**The task:** From the text data extracted from pages below, pull out every line that contains the word "pledge".

**Text data extracted from pages:**

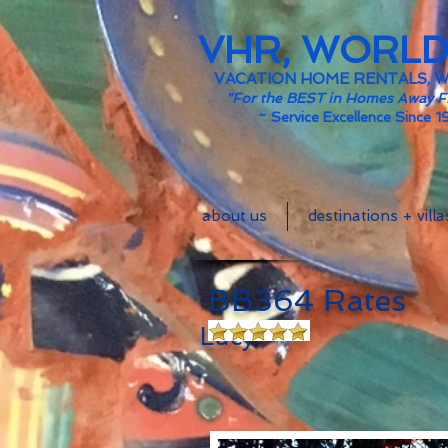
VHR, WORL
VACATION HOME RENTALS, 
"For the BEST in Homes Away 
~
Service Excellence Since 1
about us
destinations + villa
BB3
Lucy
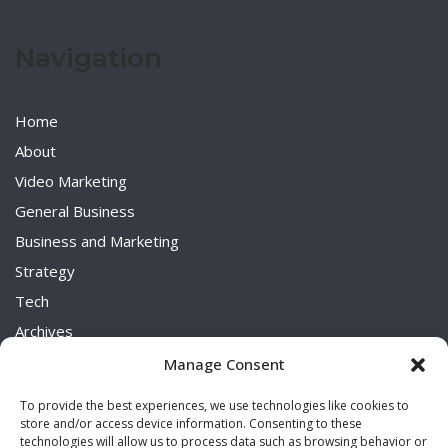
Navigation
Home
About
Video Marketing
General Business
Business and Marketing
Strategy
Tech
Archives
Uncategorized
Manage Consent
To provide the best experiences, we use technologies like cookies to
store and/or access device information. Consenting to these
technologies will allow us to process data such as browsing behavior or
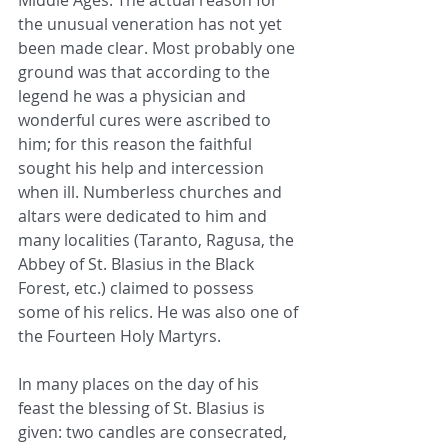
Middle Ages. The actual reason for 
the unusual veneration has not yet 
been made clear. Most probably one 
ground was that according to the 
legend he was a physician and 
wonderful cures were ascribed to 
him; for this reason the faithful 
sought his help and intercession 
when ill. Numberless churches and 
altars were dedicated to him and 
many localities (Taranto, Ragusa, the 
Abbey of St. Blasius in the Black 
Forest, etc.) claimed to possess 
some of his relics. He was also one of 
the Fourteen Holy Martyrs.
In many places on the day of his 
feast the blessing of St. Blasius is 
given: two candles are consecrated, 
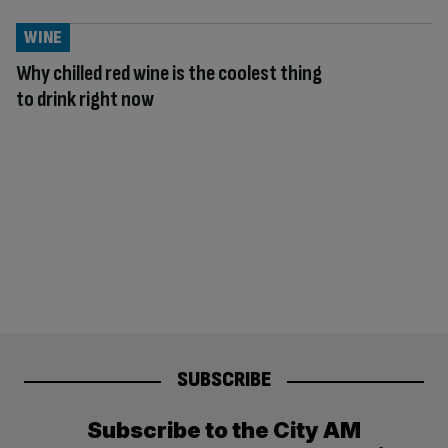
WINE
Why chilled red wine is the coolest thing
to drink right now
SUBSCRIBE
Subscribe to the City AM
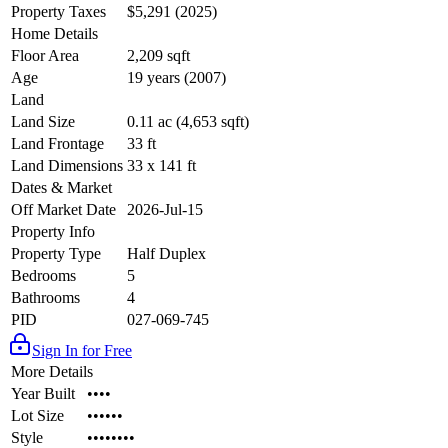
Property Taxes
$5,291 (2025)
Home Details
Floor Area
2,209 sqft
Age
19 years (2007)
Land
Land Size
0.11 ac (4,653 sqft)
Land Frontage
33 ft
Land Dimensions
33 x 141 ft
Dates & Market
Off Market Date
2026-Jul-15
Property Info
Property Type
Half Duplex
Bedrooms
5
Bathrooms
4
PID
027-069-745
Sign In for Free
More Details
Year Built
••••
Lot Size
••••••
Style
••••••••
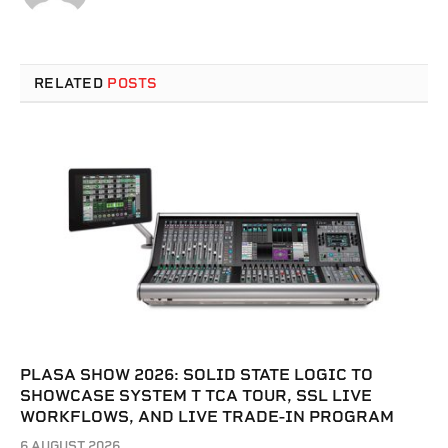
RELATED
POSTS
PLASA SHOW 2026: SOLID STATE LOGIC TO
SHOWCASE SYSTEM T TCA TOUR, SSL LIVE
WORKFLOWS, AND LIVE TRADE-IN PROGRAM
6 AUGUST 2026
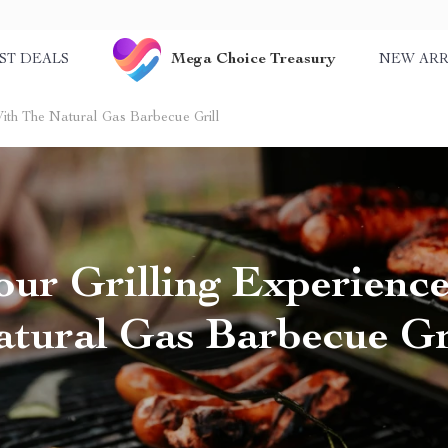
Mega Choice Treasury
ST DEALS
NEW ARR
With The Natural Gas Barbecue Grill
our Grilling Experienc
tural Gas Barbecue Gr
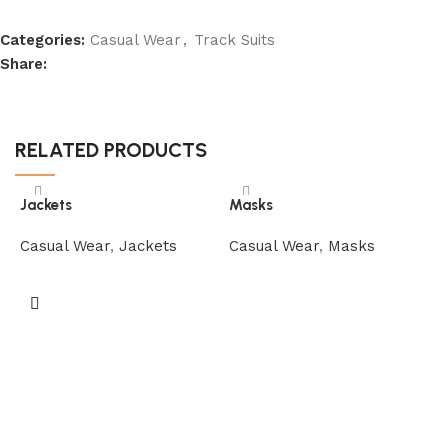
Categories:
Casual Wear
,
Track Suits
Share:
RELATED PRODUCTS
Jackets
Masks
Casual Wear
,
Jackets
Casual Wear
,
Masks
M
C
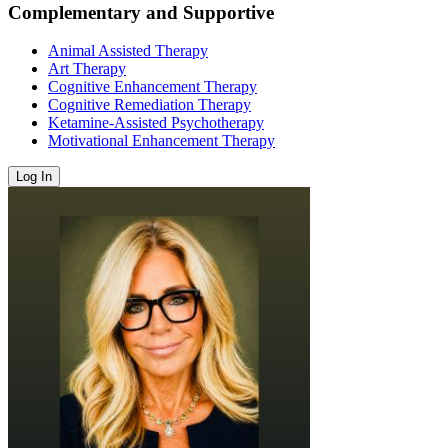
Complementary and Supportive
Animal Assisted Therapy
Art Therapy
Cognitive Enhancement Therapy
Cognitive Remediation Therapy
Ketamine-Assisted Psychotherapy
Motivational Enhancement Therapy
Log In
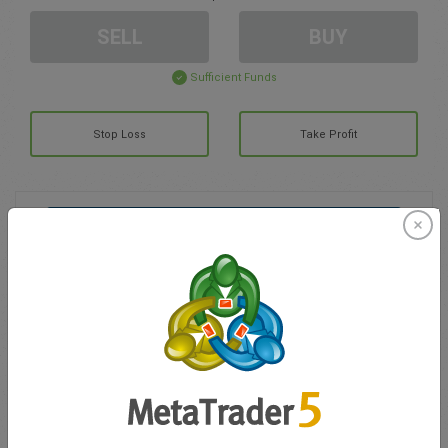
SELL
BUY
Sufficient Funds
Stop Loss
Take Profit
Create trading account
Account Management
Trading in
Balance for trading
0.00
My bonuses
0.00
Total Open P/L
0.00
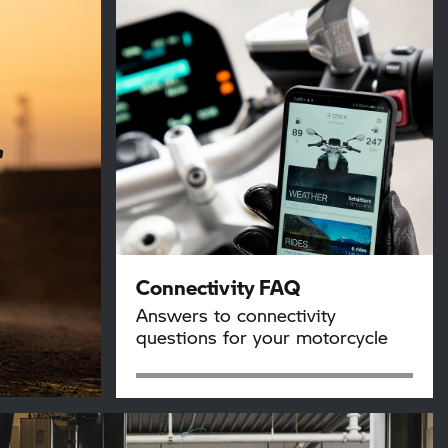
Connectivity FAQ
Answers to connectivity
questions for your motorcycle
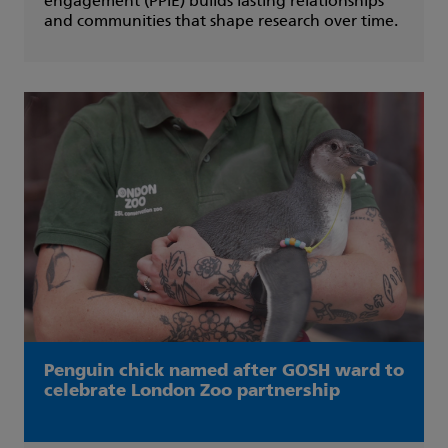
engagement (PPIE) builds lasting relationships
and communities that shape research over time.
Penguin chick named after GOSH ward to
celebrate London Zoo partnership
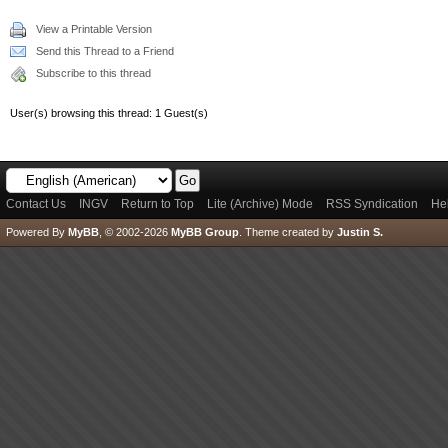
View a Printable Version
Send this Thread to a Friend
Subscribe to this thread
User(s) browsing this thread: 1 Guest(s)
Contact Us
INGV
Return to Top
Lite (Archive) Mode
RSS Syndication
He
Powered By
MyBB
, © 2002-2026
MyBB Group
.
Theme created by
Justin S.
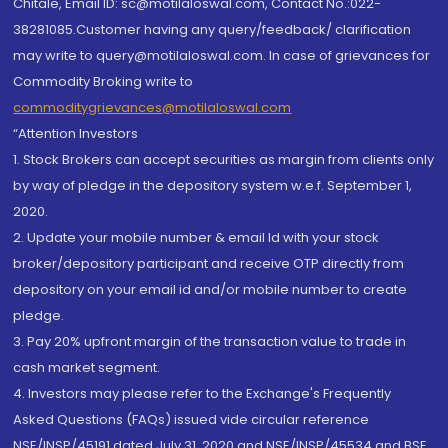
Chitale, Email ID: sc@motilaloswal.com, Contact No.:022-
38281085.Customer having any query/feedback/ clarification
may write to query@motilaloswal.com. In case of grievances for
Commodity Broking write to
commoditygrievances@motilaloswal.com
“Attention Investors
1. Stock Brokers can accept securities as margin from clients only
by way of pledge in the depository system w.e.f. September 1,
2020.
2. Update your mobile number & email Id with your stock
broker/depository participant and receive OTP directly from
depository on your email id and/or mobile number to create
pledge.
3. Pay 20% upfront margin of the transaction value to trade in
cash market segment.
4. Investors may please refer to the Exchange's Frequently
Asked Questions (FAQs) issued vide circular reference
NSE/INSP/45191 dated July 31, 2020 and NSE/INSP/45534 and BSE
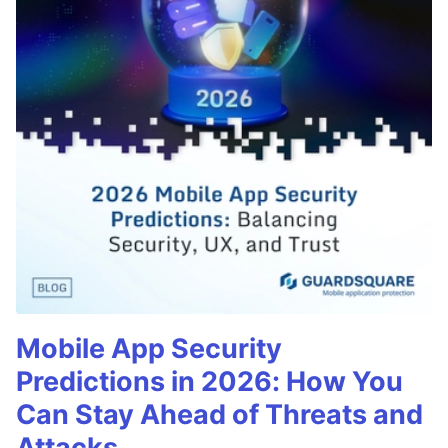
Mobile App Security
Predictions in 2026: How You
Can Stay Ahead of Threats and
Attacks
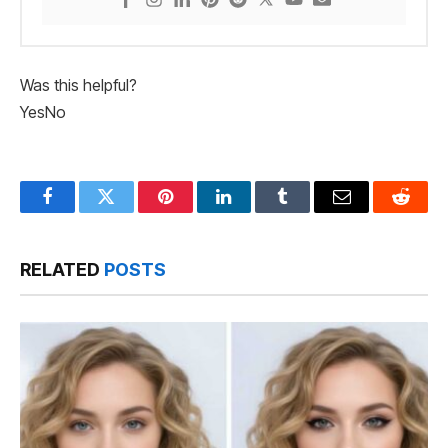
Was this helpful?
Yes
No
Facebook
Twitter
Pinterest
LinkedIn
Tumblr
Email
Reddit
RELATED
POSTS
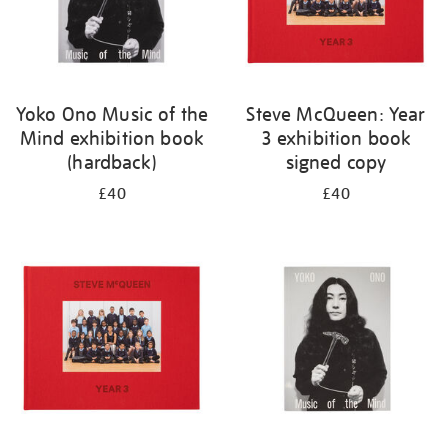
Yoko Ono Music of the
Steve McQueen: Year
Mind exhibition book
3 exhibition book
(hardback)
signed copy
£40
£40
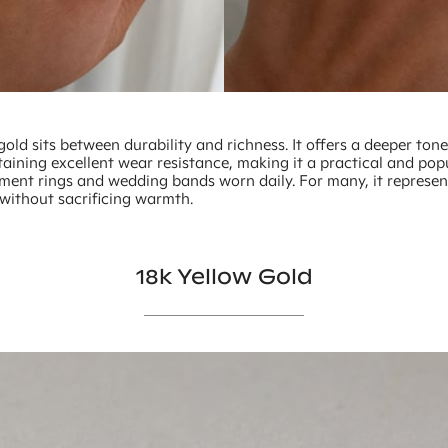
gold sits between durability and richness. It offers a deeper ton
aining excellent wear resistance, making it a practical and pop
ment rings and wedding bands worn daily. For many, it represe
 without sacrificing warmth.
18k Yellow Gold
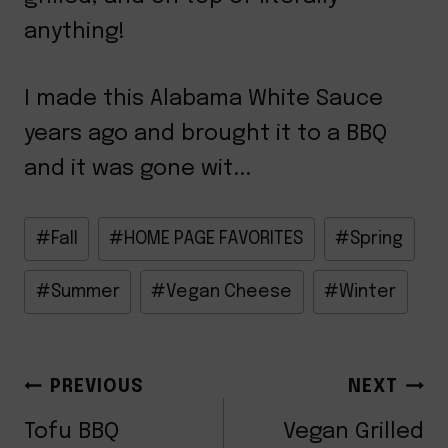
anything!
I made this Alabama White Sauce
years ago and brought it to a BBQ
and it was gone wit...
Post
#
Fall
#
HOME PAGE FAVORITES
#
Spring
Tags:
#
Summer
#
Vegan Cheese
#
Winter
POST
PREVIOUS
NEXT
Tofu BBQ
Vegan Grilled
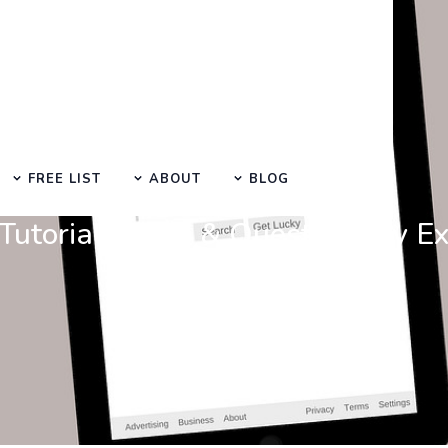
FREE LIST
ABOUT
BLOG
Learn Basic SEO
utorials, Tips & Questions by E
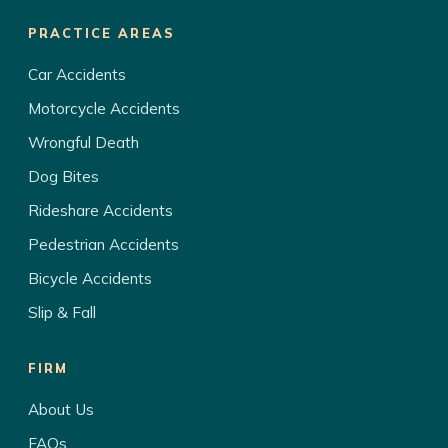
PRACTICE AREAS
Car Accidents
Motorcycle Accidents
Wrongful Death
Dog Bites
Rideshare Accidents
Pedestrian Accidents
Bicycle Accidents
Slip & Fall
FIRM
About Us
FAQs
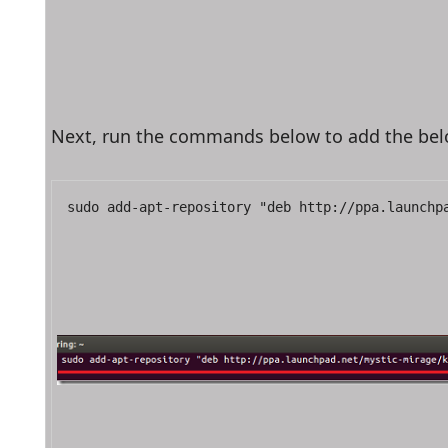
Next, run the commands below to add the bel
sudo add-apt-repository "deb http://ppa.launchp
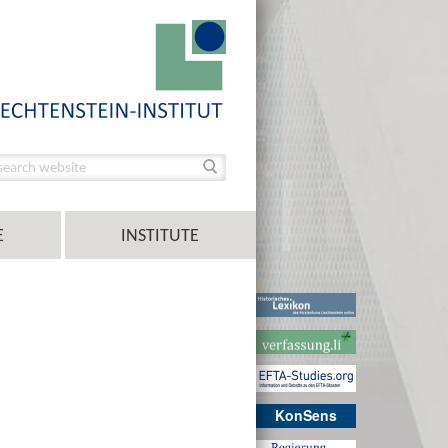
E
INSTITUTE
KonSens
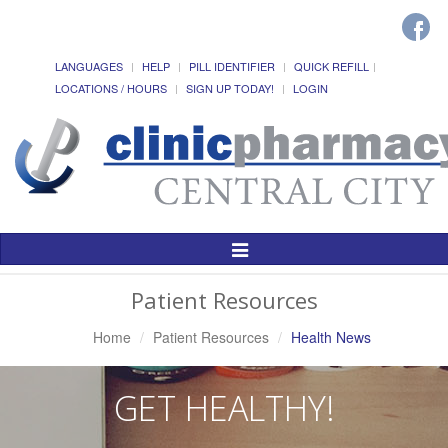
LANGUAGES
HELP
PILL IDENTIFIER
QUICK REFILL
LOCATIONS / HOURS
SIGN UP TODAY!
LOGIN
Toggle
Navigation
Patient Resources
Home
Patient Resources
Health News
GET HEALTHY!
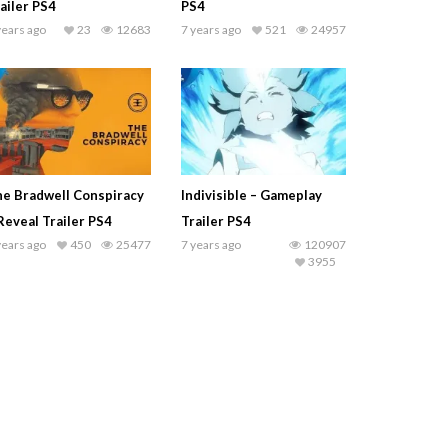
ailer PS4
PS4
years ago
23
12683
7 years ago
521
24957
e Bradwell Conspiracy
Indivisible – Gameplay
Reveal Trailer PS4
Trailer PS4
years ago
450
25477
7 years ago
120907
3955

**Solved exercise:**
by way of pledge in the depository system w.e.f. September 1,
pledge.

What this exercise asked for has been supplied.